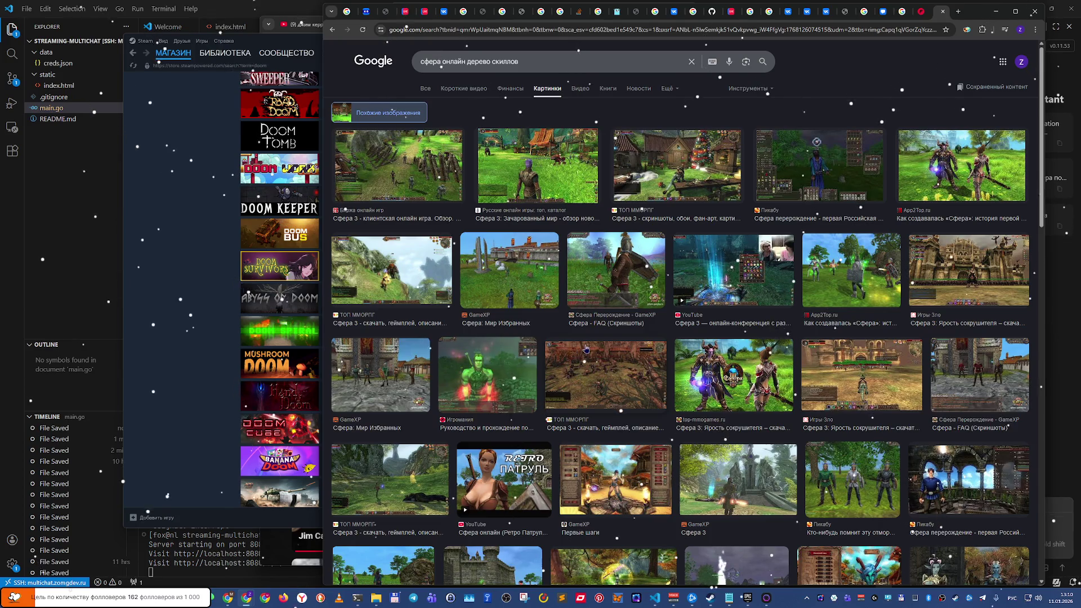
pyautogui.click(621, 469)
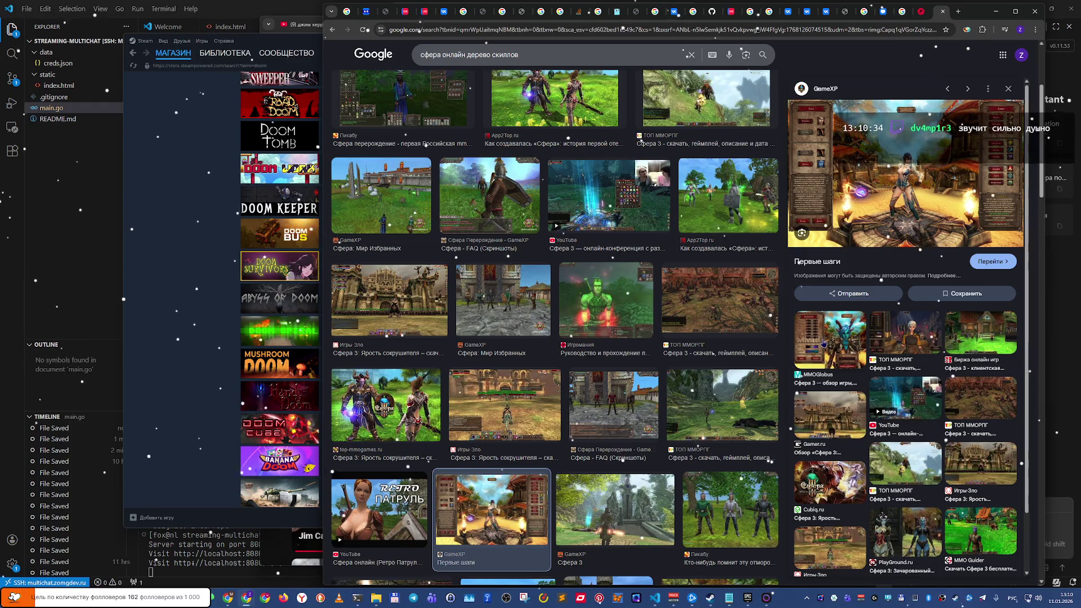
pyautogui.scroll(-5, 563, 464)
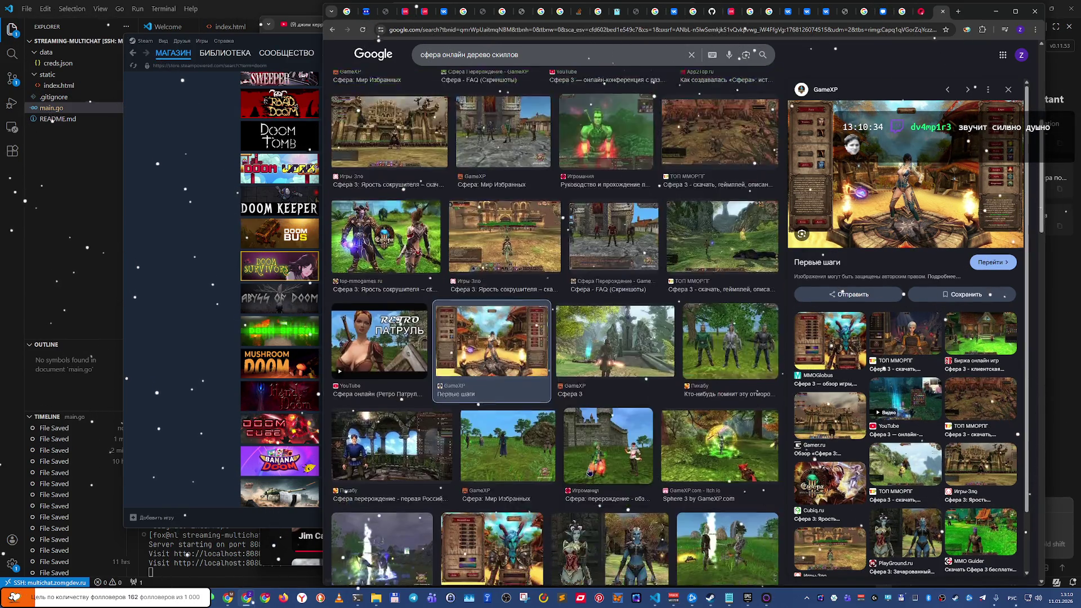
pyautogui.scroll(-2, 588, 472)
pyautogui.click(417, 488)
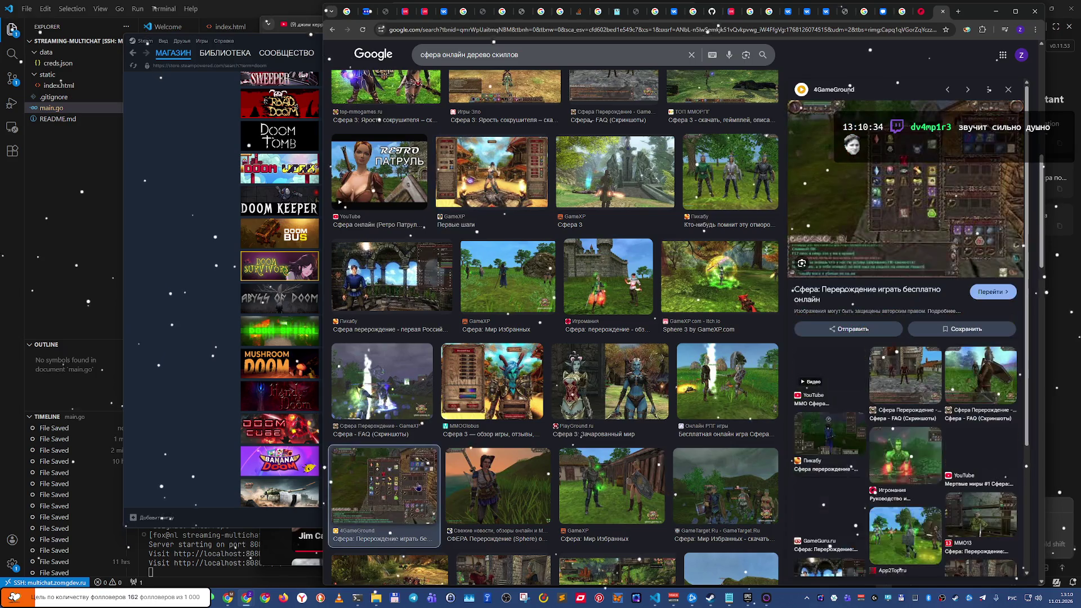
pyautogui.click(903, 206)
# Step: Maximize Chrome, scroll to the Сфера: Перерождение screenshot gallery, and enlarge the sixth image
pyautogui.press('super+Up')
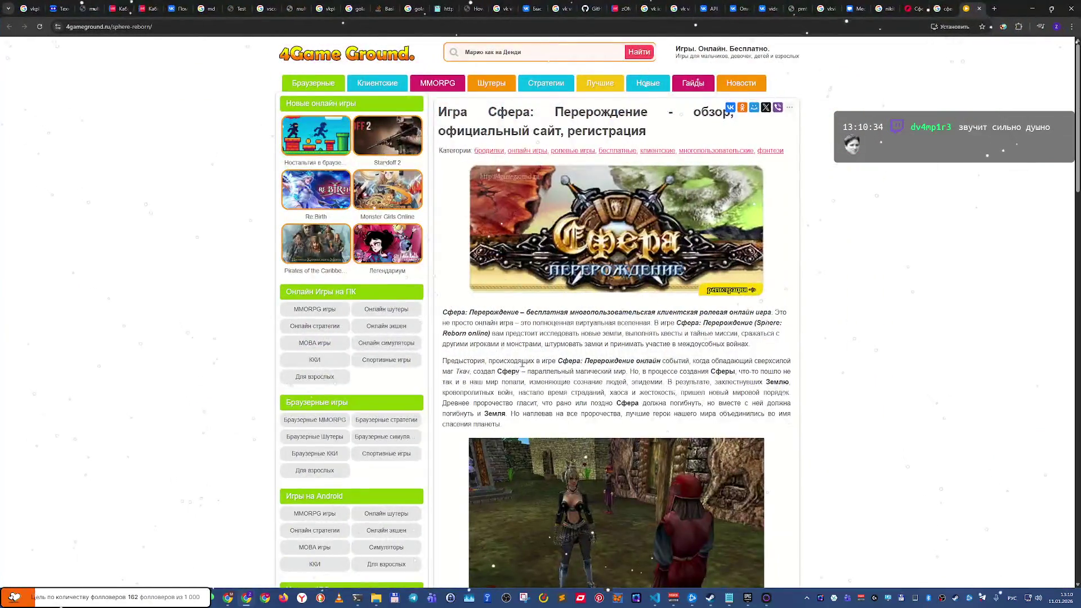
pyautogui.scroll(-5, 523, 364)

**Activity:**
Looking at the records above, extract only the lines from the one with "pyautogui.press('super+Up')" through the last line, exactly, with the pictures left out.

**Solution for this task:**
pyautogui.press('super+Up')
pyautogui.scroll(-5, 523, 364)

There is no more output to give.